Exercise:
Write out every line of text in the records below word for word, and leave the pictures out.

--- Data for processing Enclosed Below ---

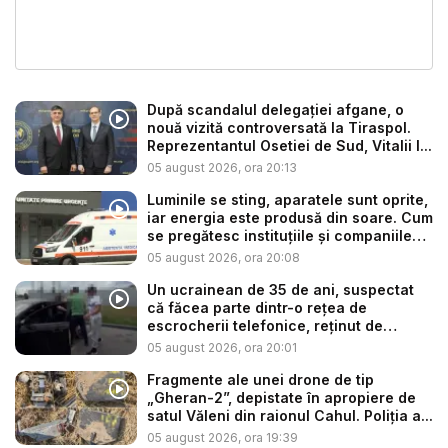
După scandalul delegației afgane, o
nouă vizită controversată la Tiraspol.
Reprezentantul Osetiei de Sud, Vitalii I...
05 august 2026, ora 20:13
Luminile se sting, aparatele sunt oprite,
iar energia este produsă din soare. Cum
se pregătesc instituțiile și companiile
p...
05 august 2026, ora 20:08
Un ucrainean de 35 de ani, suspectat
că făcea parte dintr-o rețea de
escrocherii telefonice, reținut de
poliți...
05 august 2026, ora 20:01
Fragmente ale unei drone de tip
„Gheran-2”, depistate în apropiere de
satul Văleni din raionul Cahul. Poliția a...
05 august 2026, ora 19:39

--- End of Enclosed Data for processing ---

Written reply:
După scandalul delegației afgane, o
nouă vizită controversată la Tiraspol.
Reprezentantul Osetiei de Sud, Vitalii I...
05 august 2026, ora 20:13
Luminile se sting, aparatele sunt oprite,
iar energia este produsă din soare. Cum
se pregătesc instituțiile și companiile
p...
05 august 2026, ora 20:08
Un ucrainean de 35 de ani, suspectat
că făcea parte dintr-o rețea de
escrocherii telefonice, reținut de
poliți...
05 august 2026, ora 20:01
Fragmente ale unei drone de tip
„Gheran-2”, depistate în apropiere de
satul Văleni din raionul Cahul. Poliția a...
05 august 2026, ora 19:39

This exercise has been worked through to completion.